━━ DATA UNDER STUDY ━━

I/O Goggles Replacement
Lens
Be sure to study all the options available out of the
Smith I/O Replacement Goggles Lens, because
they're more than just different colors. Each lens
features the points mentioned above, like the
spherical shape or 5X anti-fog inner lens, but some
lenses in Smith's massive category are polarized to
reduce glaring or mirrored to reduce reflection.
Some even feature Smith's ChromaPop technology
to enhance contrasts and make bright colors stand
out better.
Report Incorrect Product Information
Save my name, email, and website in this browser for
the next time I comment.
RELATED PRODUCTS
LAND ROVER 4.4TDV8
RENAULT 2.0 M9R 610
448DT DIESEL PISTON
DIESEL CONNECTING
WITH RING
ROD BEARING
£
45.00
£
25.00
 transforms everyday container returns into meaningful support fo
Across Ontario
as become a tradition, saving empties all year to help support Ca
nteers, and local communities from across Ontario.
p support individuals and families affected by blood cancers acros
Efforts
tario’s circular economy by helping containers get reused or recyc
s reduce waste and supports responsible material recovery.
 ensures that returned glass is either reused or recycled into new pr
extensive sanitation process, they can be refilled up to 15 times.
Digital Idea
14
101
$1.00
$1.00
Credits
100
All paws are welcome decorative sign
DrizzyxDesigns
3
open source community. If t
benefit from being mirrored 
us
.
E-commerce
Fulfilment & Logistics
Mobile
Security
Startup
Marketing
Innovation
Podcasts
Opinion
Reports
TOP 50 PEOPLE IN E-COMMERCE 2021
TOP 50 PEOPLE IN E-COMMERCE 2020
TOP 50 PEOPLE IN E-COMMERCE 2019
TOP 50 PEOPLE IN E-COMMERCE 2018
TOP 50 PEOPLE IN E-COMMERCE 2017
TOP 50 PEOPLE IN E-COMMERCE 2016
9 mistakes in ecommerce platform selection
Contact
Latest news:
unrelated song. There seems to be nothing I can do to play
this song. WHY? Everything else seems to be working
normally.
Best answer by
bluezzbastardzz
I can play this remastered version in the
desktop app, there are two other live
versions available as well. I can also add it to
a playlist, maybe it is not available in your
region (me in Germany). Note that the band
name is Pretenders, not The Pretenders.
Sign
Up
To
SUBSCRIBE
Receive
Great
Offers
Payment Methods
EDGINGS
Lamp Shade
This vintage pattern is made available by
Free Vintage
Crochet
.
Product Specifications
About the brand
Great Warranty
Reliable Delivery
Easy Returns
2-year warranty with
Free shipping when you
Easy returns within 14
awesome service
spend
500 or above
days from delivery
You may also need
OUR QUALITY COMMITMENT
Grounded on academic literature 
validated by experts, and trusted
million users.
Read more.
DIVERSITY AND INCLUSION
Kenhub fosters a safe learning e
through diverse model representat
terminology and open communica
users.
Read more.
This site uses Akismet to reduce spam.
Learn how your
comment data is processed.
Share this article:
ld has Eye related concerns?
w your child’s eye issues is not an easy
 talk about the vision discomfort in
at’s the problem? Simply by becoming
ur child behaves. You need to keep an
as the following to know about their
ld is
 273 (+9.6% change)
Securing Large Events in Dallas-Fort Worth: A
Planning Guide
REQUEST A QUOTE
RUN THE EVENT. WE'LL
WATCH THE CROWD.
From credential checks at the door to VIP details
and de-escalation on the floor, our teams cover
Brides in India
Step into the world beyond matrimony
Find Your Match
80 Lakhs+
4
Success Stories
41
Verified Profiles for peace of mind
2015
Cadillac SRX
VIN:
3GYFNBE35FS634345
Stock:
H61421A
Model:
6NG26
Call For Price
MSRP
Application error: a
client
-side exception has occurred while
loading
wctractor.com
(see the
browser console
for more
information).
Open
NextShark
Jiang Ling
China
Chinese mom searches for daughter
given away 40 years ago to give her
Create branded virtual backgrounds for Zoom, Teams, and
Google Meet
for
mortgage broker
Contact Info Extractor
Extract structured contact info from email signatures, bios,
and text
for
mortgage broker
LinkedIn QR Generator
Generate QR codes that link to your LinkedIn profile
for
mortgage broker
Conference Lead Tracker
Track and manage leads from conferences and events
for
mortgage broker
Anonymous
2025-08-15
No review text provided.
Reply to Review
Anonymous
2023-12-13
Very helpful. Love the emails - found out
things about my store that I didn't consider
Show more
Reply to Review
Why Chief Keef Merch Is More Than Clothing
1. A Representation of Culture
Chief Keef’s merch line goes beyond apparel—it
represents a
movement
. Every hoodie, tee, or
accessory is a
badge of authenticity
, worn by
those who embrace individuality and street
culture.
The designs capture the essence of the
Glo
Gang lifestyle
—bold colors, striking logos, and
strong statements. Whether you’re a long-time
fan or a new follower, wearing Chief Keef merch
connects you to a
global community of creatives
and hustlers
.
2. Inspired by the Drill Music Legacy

━━━

§ TRY IT
After locating the line holding "through diverse model representat" above, output exactly that line and every line after it through the line holding "WATCH THE CROWD.". Include nothing else.

§ TASK ANSWER
through diverse model representat
terminology and open communica
users.
Read more.
This site uses Akismet to reduce spam.
Learn how your
comment data is processed.
Share this article:
ld has Eye related concerns?
w your child’s eye issues is not an easy
 talk about the vision discomfort in
at’s the problem? Simply by becoming
ur child behaves. You need to keep an
as the following to know about their
ld is
 273 (+9.6% change)
Securing Large Events in Dallas-Fort Worth: A
Planning Guide
REQUEST A QUOTE
RUN THE EVENT. WE'LL
WATCH THE CROWD.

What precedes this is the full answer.